Crucially, there are expected to be gaps right across the supply chain, CODA’s Norman told Energy Voice. “There will be opportunities here for companies with experience from other jurisdictions that have skills in planning and designing decommissioning activities. There is also a potential big opportunity for talent,” said Norman.
“One challenge in Australia is around costs, especially when seeking to deploy marine spreads and equipment from other parts of the world. Understanding how we can minimise some of the cost exposure through shared campaigns or really robust planning in the region will be key,” he added.

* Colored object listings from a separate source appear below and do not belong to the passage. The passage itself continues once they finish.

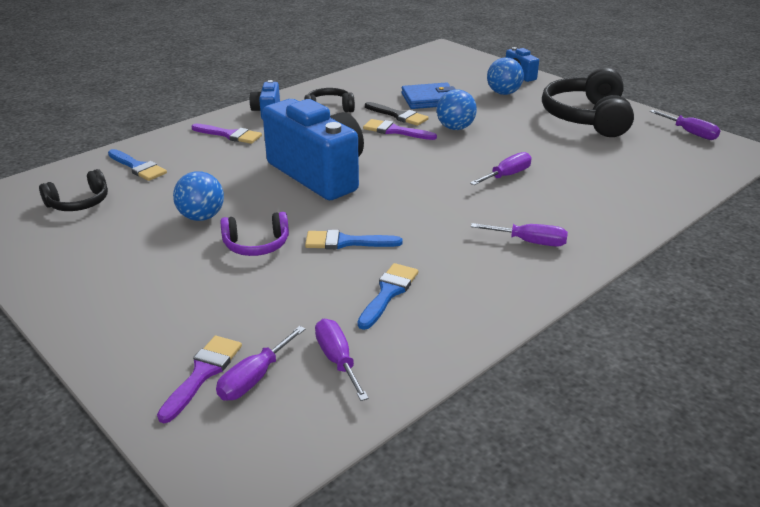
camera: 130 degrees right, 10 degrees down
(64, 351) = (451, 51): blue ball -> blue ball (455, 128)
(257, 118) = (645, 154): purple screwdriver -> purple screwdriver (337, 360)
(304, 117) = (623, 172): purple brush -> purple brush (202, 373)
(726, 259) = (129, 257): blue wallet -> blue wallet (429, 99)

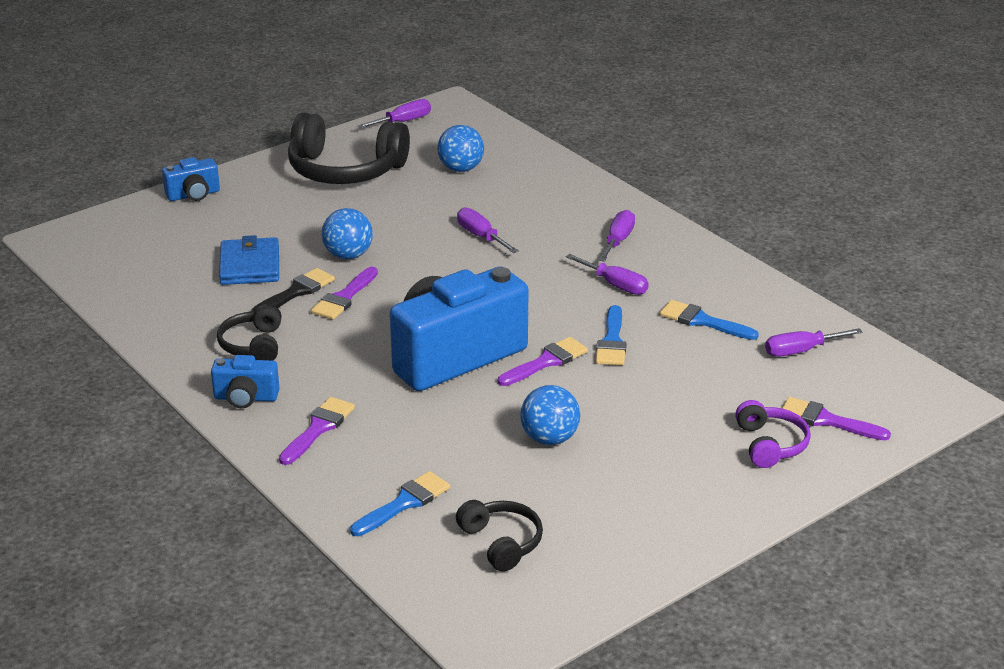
camera: 85 degrees left, 0 degrees up
(254, 378) = (829, 393): purple screwdriver -> purple screwdriver (615, 285)
(256, 245) = (614, 397): purple headphones -> purple headphones (770, 444)
(311, 212) = (546, 362): none -> purple brush
(503, 93) = (250, 212): blue ball -> blue ball (461, 169)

Australia will also be looking to access technologies developed in other jurisdictions, such as the North Sea. “Existing technology for things like cleaning and recycling of materials, such as breaking down complex multi-material components, like umbilicals, would be welcome,” said Norman.
Still, it is early days. CODA, which was officially established in March, has launched three foundation projects designed to rapidly accelerate cross-industry understanding of Australia’s decommissioning challenge. The three projects, due for delivery in early 2022, cover: local disposal and recycling opportunities; global review of decommissioning learnings; and the use of technology and innovation.